OMG, Did You See What Happened in NSW Politics Today!
Wow, Bob Carr resigned. I wonder if he’llBZZZZZZZZT - you totally thought I’d wanked myself into the blogosphere just then, didn’t you? Back to your regularly scheduled programming.
Can I stay drunk for nine days in a row? I’m about to find out, because I have a week of annual leave next week, hooray! It’s just going to be one massive weekend, innit? Innit. On closer consideration, this means I’ll have to do boring things while I’m smashed, like drunk dishwashing, drunk making sandwiches, drunk grimacing at Mike Munro’s arrogant and obviously ad-libbed patter between reports on National Nine News on the weekend… but it’ll all be in the name of edu…edushmacaysshoonnnn.
Plus, now I’ve got the ultimate in drinkingwear: a Geelong Cats guernsey. Thankyou, birthday! Seriously, I start feeling like I’m off my face as soon as I put the thing on.
So I’m not really too sure what I’ll be doing on my week off. My sister’s arrived back from overseas, so I’ll probably be catching up with her. If the weather’s good I might go to the beach a bit… otherwise it’ll be simply drinking, seeing some bands, playing some video games… oh yeah, I totally went out and bought a Gaycube from eBay for $50. I mean, I fully acknowledge they’re the console equivalent of Anthony Callea, but I’m a bit of a fag and only like crap puzzle games that revolve around matching coloured bubbles which are freefalling at breakneck speed from the puckered anus of some Japanese zebra-esque creature.

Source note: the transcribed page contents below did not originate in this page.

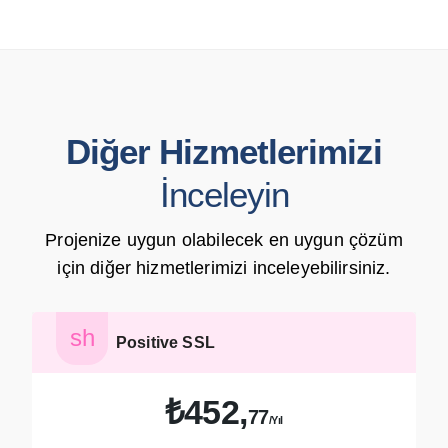
Diğer Hizmetlerimizi
İnceleyin
Projenize uygun olabilecek en uygun çözüm
için diğer hizmetlerimizi inceleyebilirsiniz.
shield
Positive SSL
₺452,
77
/Yıl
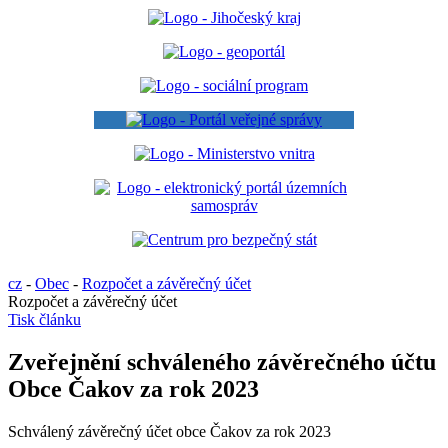
cz
-
Obec
-
Rozpočet a závěrečný účet
Rozpočet a závěrečný účet
Tisk článku
Zveřejnění schváleného závěrečného účtu
Obce Čakov za rok 2023
Schválený závěrečný účet obce Čakov za rok 2023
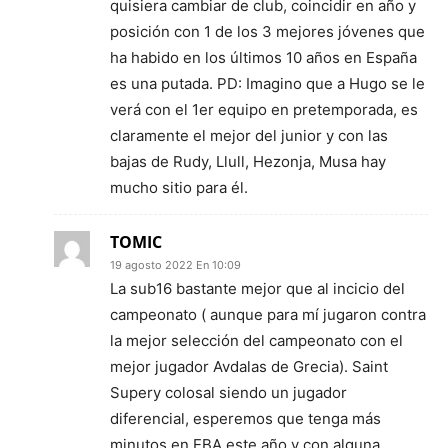
quisiera cambiar de club, coincidir en año y
posición con 1 de los 3 mejores jóvenes que
ha habido en los últimos 10 años en España
es una putada. PD: Imagino que a Hugo se le
verá con el 1er equipo en pretemporada, es
claramente el mejor del junior y con las
bajas de Rudy, Llull, Hezonja, Musa hay
mucho sitio para él.
TOMIC
19 agosto 2022 En 10:09
La sub16 bastante mejor que al incicio del
campeonato ( aunque para mí jugaron contra
la mejor selección del campeonato con el
mejor jugador Avdalas de Grecia). Saint
Supery colosal siendo un jugador
diferencial, esperemos que tenga más
minutos en EBA este año y con alguna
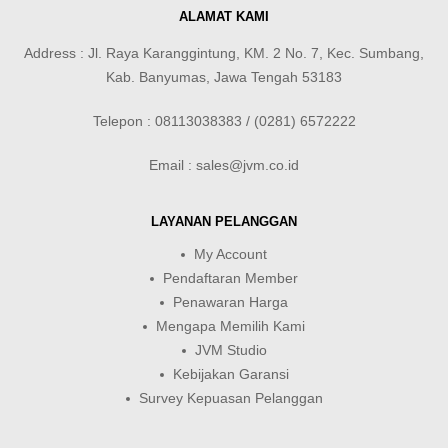
ALAMAT KAMI
Address : Jl. Raya Karanggintung, KM. 2 No. 7, Kec. Sumbang,
Kab. Banyumas, Jawa Tengah 53183
Telepon : 08113038383 / (0281) 6572222
Email : sales@jvm.co.id
LAYANAN PELANGGAN
My Account
Pendaftaran Member
Penawaran Harga
Mengapa Memilih Kami
JVM Studio
Kebijakan Garansi
Survey Kepuasan Pelanggan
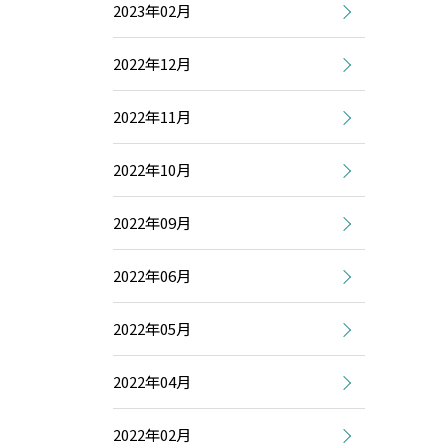
2023年02月
2022年12月
2022年11月
2022年10月
2022年09月
2022年06月
2022年05月
2022年04月
2022年02月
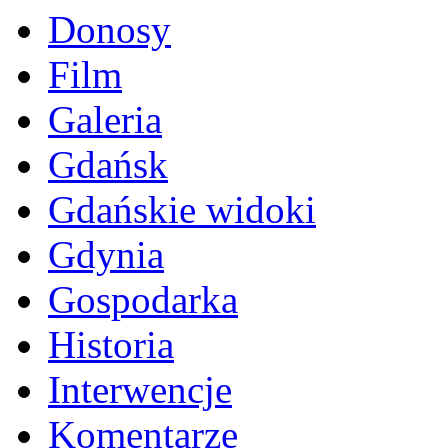
Donosy
Film
Galeria
Gdańsk
Gdańskie widoki
Gdynia
Gospodarka
Historia
Interwencje
Komentarze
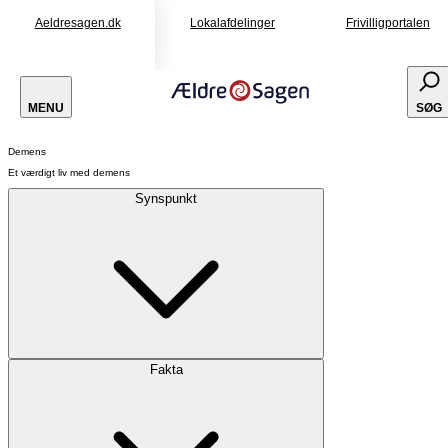
Aeldresagen.dk
Lokalafdelinger
Frivilligportalen
MENU
SØG
Demens
Et værdigt liv med demens
Synspunkt
Fakta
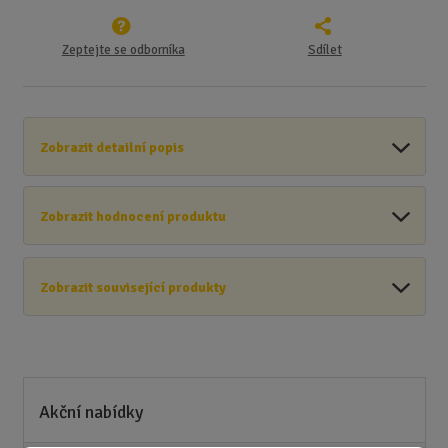
Zeptejte se odborníka
Sdílet
Zobrazit detailní popis
Zobrazit hodnocení produktu
Zobrazit související produkty
Akční nabídky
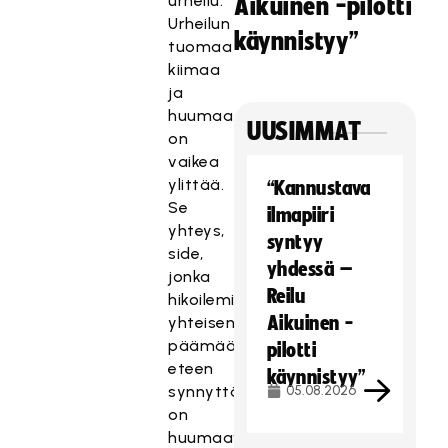
urheilu.
Aikuinen -pilotti
Urheilun
käynnistyy”
tuomaa
kiimaa
ja
huumaa
UUSIMMAT
on
vaikea
ylittää.
“Kannustava
Se
ilmapiiri
yhteys,
syntyy
side,
yhdessä –
jonka
Reilu
hikoileminen
Aikuinen -
yhteisen
päämäärän
pilotti
eteen
käynnistyy”
synnyttää
05.08.2026
on
huumaava.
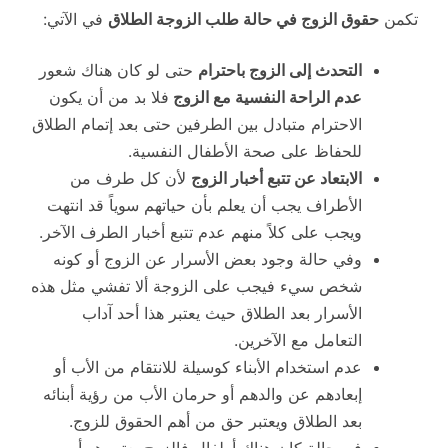
تكمن
حقوق الزوج في حالة طلب الزوجة الطلاق
في الآتي:
التحدث إلى الزوج باحترام
حتى لو كان هناك شعور
عدم الراحة النفسية مع الزوج
فلا بد من أن يكون
الاحترام متبادل بين الطرفين حتى بعد إتمام الطلاق
للحفاظ على صحة الأطفال النفسية.
الابتعاد عن تتبع أخبار الزوج
لأن كل طرف من
الأطراف يجب أن يعلم بأن حياتهم سوياً قد انتهت
ويجب على كلاً منهم عدم تتبع أخبار الطرف الآخر.
وفي حالة وجود بعض الأسرار عن الزوج أو كونه
شخص سيء فيجب على الزوجة ألا تفشي مثل هذه
الأسرار بعد الطلاق حيث يعتبر هذا أحد آداب
التعامل مع الآخرين.
عدم استخدام الأبناء كوسيلة للانتقام من الأب أو
إبعادهم عن والدهم أو حرمان الأب من رؤية أبنائه
بعد الطلاق ويعتبر حق من أهم الحقوق للزوج.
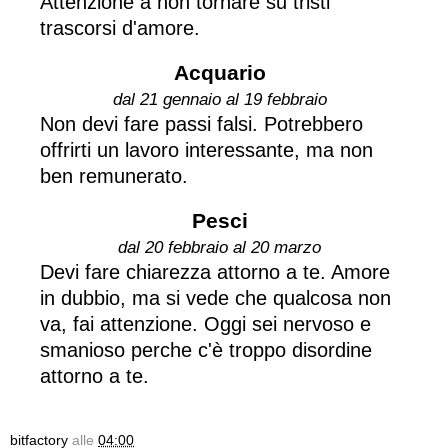
Attenzione a non tornare su tristi
trascorsi d'amore.
Acquario
dal 21 gennaio al 19 febbraio
Non devi fare passi falsi. Potrebbero
offrirti un lavoro interessante, ma non
ben remunerato.
Pesci
dal 20 febbraio al 20 marzo
Devi fare chiarezza attorno a te. Amore
in dubbio, ma si vede che qualcosa non
va, fai attenzione. Oggi sei nervoso e
smanioso perche c'è troppo disordine
attorno a te.
bitfactory
alle
04:00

Adam’s reintroducing kickboxing to his cache of ways to make people bleed. I’m not sure if he’s aiming for tournaments or just doing it for fun, but he’s going back to kickboxing classes for the first time in a couple of years. Lately he’s just been training at boxing, which in one way I much prefer to kickboxing, as it means I only get blows from one half of his limbs when he comes home from training all hyped up and ready to kill some random straight person. That said, it will be fucking cool to finally see Adam at a tournament beating people up for cash. Sydney fuckers should come out to whatever random dodgy western suburbs RSL we end up at for a day of violence, glory, beer, and possible merry ride to our local hospital to get Adam stitched up afterwards.
As for me? Well, the best exercise I’ll be getting tonight is my drinking arm… gotta get some practice in for next week, don’t I?

July 27th, 2005 at 10:43 pm
I think you got ripped off paying that much for the Gaycube.
Enjoy your holiday, see you in hospital (I’ll be there getting my stomach pumped).
nexxt
July 28th, 2005 at 2:37 pm
I have to agree with the over pricy ness of the game cube, but really, who can put a price on a crappy puzzle game? They provide hours of entertainment, especially when trying to play them whilst drunk
July 28th, 2005 at 4:28 pm
I think too much NES playing as a kid turned me gay.
July 29th, 2005 at 4:08 am
My Game Gear turned me gay.
July 30th, 2005 at 1:31 pm
How Western Sydney are we talking? I will (probably) be there with knobs on.